**Supplied text**:
===============
[petsc-dev] Proper matrix size to choose when evaluating MatMult?

Sat Feb 22 23:05:44 CST 2020

Hi Junchao,

> I want to evaluate MatMult on GPU.  I took a 2M x 2M matrix and ran with 
> 6 mpi ranks and 6 GPUs.  It took about 0.9 seconds.  

How many nonzeros per row? With 0.9 seconds you should either have many 
runs of MatMult, or a fairly dense matrix; or a really slow MatMult 
kernel ;-)

A 2M-by-2M matrix for a 5-point stencil is probably still on the small 
side (I'm assuming that you run 2M-by-2M for *each* GPU), but should 
suffice. Expect that communication cost are significant (i.e. the 
bookkeeping and data exchange between GPUs is on the order of the costs 
for running the MatMult kernel for the respective diagonal block).

> A kernel launch or 
> a stream synchronization took about 10us.  Compared with MatMult, they 
> are tiny. Does it mean we can ignore them?  What is a proper size to 
> evaluate MatMult?  I heard it is a few thousand rows per MPI rank.  Why?

That would be a typical strong scaling limit for a CPU-based run a 
well-tuned BlueGene-type system. With GPUs you will probably need at 
least 100k unknowns (or ~1M nonzeros) per rank in the strong scaling 
limit. Add a factor of ~10 to make latency costs small in comparison.

Best regards,
Karli
===============
Answer these questions using the MatMult reply.
(a) How many MPI ranks and GPUs were used to run the 2M x 2M matrix?
(b) About how long did a kernel launch or a stream synchronization take?
(c) With GPUs, at least how many unknowns per rank does the reply say will probably be needed in the strong scaling limit?
The entries after this point come from a different source than the MatMult reply.

**Record excerpts**:
===============
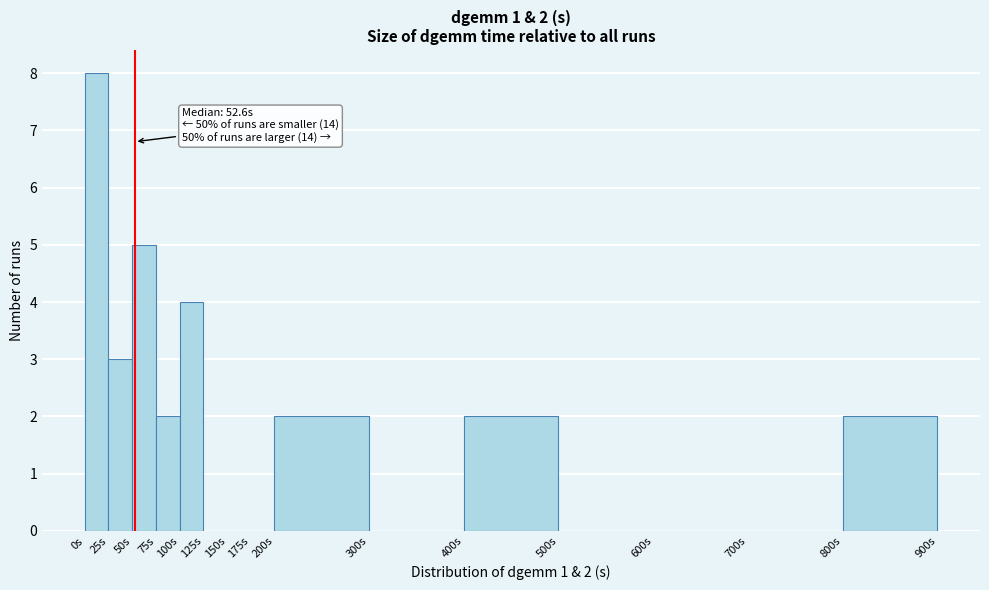

Which range on the x-axis has the tallest bar?

0 to 25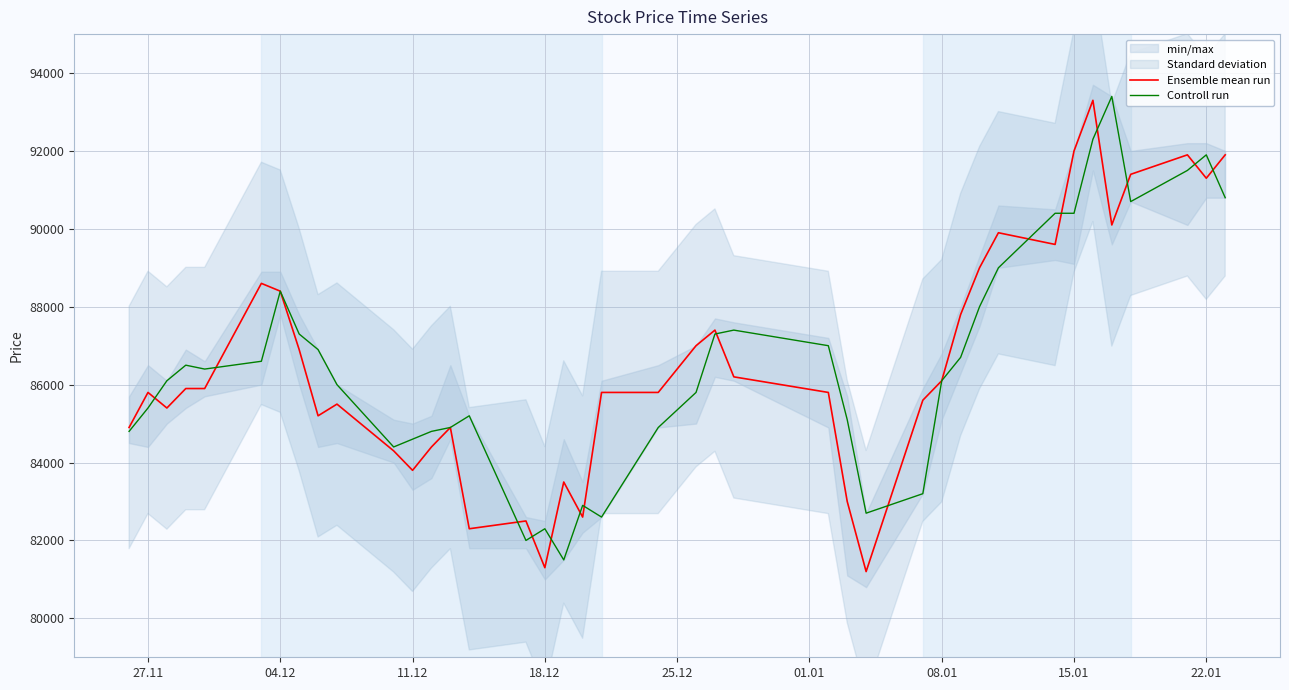

What is the value of the Controll run point at the 12th from the left?

84600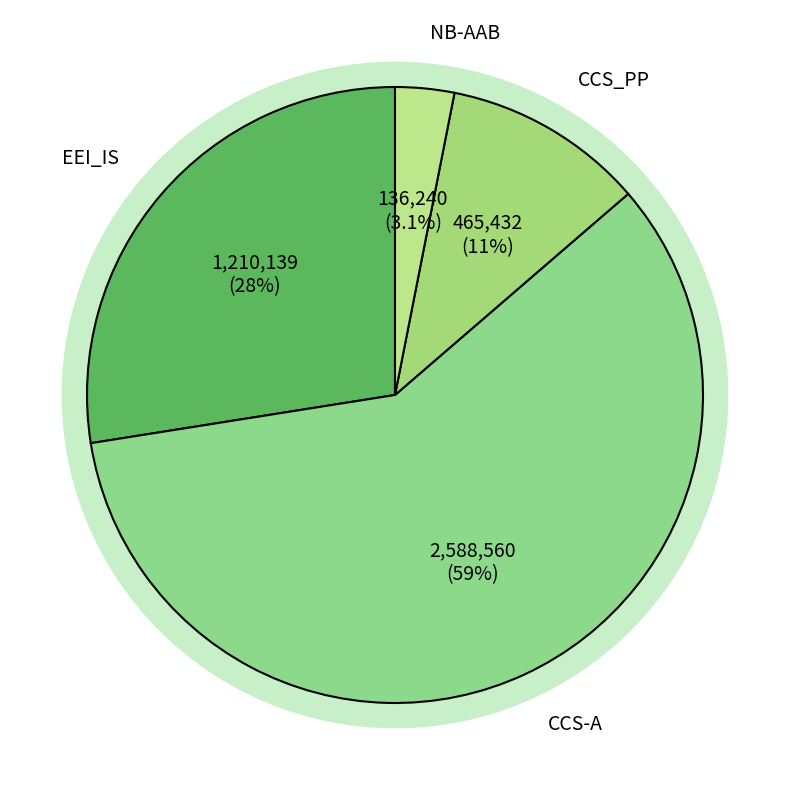

Which has a higher value, CCS-A or NB-AAB?

CCS-A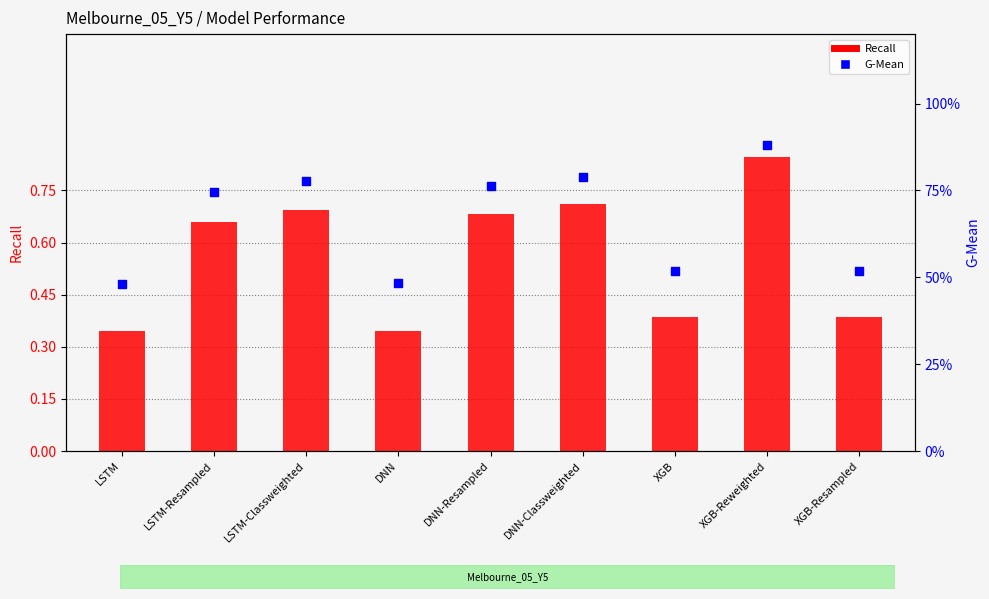

At how many categories does at least one series exceed 0?

9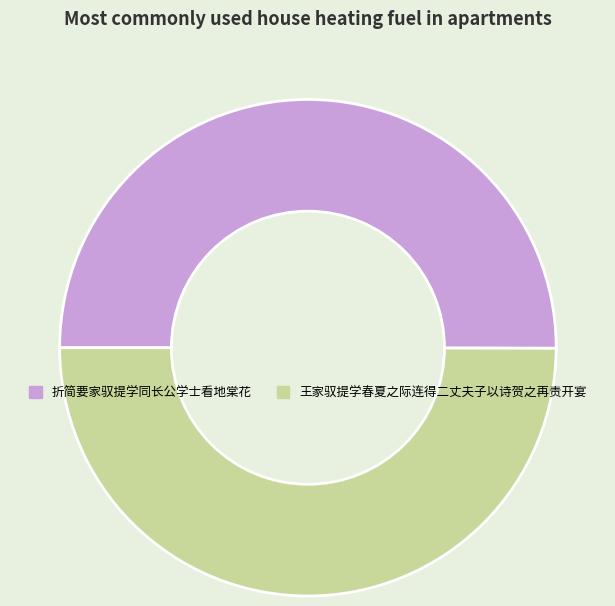

How many segments does this pie chart have?

2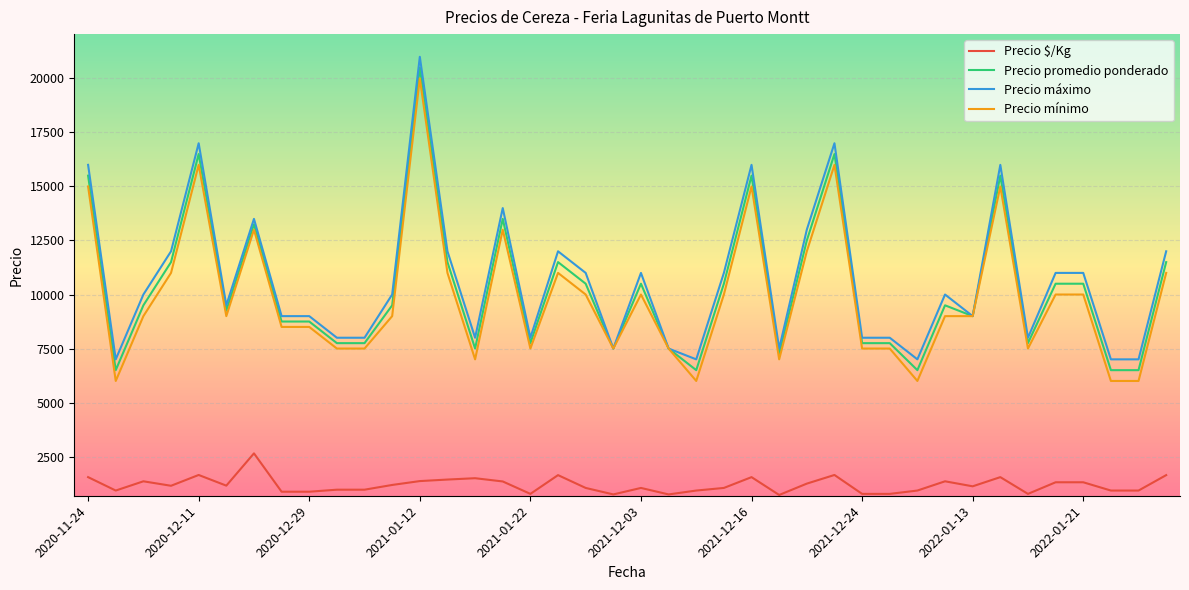

True or false: Precio $/Kg and Precio promedio ponderado intersect in this chart.

False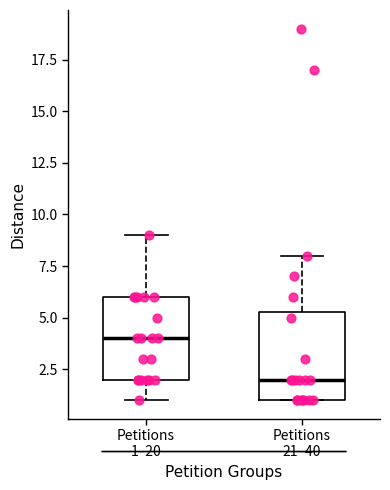

Reading left to right, read every box against the y-axis: the position of its median line, the range the box covers, and the ends of its whiskers. The values are not printed on the chart, so give them approximately, as read against the axis.

Petitions 1–20: median 4.0, box 2.0 to 6.0, whiskers 1.0 to 9.0
Petitions 21–40: median 2.0, box 1.0 to 5.5, whiskers 1.0 to 8.0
===============
**Answer area**:
(a) 6 MPI ranks and 6 GPUs.
(b) About 10us.
(c) At least 100k unknowns (or ~1M nonzeros) per rank.